───── WORKING DATA

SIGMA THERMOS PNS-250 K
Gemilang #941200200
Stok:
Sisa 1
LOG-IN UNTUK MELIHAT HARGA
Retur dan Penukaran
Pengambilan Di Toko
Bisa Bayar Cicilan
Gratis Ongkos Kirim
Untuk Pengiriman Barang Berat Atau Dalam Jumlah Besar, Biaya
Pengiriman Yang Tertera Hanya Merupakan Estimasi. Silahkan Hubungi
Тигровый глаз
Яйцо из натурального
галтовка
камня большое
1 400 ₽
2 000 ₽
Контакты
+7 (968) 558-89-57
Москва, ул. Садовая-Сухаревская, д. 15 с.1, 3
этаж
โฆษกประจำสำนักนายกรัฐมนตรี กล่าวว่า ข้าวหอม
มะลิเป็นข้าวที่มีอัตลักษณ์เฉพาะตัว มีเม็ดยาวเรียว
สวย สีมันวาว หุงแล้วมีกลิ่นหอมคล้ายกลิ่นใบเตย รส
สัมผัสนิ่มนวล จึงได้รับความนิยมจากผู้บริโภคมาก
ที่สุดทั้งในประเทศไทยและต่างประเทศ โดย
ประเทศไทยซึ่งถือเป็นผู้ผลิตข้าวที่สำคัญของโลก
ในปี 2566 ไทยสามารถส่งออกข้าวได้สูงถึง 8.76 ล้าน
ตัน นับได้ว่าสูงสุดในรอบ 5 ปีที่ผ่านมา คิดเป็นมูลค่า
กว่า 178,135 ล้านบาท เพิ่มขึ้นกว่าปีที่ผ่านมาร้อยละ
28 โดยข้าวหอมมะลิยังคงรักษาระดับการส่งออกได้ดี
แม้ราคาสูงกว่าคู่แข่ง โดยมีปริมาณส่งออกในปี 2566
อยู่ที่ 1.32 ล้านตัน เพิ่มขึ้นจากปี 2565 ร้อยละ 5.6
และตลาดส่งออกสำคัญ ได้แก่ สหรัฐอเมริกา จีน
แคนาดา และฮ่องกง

──────────

### WHAT IS NEEDED
Repeat the entries above exactly, from the first line through the line containing "โฆษกประจำสำนักนายกรัฐมนตรี กล่าวว่า ข้าวหอม".

### YOUR SOLUTION
SIGMA THERMOS PNS-250 K
Gemilang #941200200
Stok:
Sisa 1
LOG-IN UNTUK MELIHAT HARGA
Retur dan Penukaran
Pengambilan Di Toko
Bisa Bayar Cicilan
Gratis Ongkos Kirim
Untuk Pengiriman Barang Berat Atau Dalam Jumlah Besar, Biaya
Pengiriman Yang Tertera Hanya Merupakan Estimasi. Silahkan Hubungi
Тигровый глаз
Яйцо из натурального
галтовка
камня большое
1 400 ₽
2 000 ₽
Контакты
+7 (968) 558-89-57
Москва, ул. Садовая-Сухаревская, д. 15 с.1, 3
этаж
โฆษกประจำสำนักนายกรัฐมนตรี กล่าวว่า ข้าวหอม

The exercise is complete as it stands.